Inzwischen macht sich jedoch Katerstimmung breit. Einer der wichtigsten Benchmark-Indizes für Rohstoffinvestments, der Reuters-Jefferies CRB Index, hat mit dem Juli den schlimmsten Monat seit 28 Jahren hinter sich. Er büßte 10% ein, was nur noch von den 10,5% vom März 1980 überboten wird. Da der Index relativ energielastig ist, spielt bei dem Verlust die Korrektur am Ölmarkt eine wichtige Rolle. Aber auch die meisten anderen Commodity-Gruppen bis hin zu den Agrarrohstoffen sehen nicht viel besser aus.
Die Ursachen für die Misere sind vielfältig, wobei es aber einen dominierenden Grund gibt. Zu nennen sind zunächst fundamentale Aspekte. So macht sich die durch die Finanzkrise und deren Auswirkungen auf die Realwirtschaft verursachte globale konjunkturelle Flaute bemerkbar. Der in den vergangenen Jahren markante Anstieg des Verbrauchs wichtiger Energieträger und Industriemetalle ist vorerst gestoppt, sodass sich die Marktteilnehmer wesentlich weniger Sorgen machen müssen, ob denn das Angebot überhaupt noch mithalten kann.
Zudem entspannt sich die Situation beim Angebot bei vielen Rohstoffen. Letztlich ist es aber die Flucht der Finanzinvestoren, die bei den jüngsten Korrekturen den Ausschlag gegeben hat. So haben sich beispielsweise am amerikanischen Öl-Terminmarkt erstmals seit Anfang 2007 die Netto-Longpositionen spekulativer, das heißt branchenfremder Marktteilnehmer komplett abgebaut. Dass Finanzinvestoren an den Rohstoffmärkten inzwischen eine Hauptrolle spielen, zeigt das enorme Volumen ihrer Investments: Nach Daten von Barclays Capital betragen die Commodity-Assets inzwischen rund 270 Mrd. Dollar.
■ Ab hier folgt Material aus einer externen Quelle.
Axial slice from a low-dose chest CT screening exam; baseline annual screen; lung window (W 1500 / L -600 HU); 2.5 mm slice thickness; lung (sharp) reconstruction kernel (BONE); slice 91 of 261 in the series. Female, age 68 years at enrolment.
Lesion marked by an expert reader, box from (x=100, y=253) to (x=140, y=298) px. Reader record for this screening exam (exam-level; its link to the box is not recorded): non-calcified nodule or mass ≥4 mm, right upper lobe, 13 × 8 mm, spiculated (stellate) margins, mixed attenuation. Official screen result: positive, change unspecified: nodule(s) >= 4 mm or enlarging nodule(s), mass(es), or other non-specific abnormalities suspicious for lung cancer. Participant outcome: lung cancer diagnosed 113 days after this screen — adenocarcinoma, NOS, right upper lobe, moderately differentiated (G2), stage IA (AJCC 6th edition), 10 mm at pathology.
Für den Rückzug gibt es einige Motive. So galt es für viele Adressen, im Rahmen der Krise aufgetretene Finanzlöcher zu stopfen. Zudem hat mit der austrocknenden Liquidität die Volatilität auf den Rohstoffmärkten dramatisch zugenommen. Auf dem Ölmarkt sind Tagesspannen von 10 Dollar je Barrel keine Seltenheit mehr. Ferner bereiten den Investoren jüngste US-Gesetzesinitiativen Sorgen, mit denen die Spekulation bei Rohstoffen eingedämmt werden soll.
Damit stellt sich die Frage, ob nun auf dem Rohstoffmarkt eine Überbewertungsblase geplatzt ist und man sich daher nun auf magere Jahre einzustellen hat. Dafür spricht, dass Bubbles oftmals mit dem Auftreten neuer Finanzinstrumente im Zusammenhang stehen. Bei den Rohstoffen wäre dies der Aufstieg der ETF. Zudem zeigt der jüngste Preisrutsch bei Öl von mehr als 20% einen Bärenmarkt an - zumindest dann, wenn man klassische Indikatoren aus dem Aktienmarkt anwendet.
Letztlich dürfte aber den Ausschlag geben, dass die langfristigen fundamentalen Trends - vor allem der Aufstieg der Schwellenländer - weiterhin intakt sind. Insofern stellt die gegenwärtige Situation lediglich eine der Korrekturen dar, wie es sie in den vergangenen Jahren häufiger gegeben hat. Dass sie diesmal besonders ausgeprägt ist, hängt damit zusammen, dass die Preisanstiege zuvor bei vielen Rohstoffen ungewöhnlich kräftig waren.
Und auch die Finanzinvestoren werden sich wieder auf den Rohstoffmärkten einfinden. Ihre Flucht vor allem in die Asset-Klasse Aktie - wie sie an den jüngsten Bodengewinnen bei den Dividendentiteln abzulesen ist - wird wegen der anhaltenden Finanzkrise kaum von Dauer sein.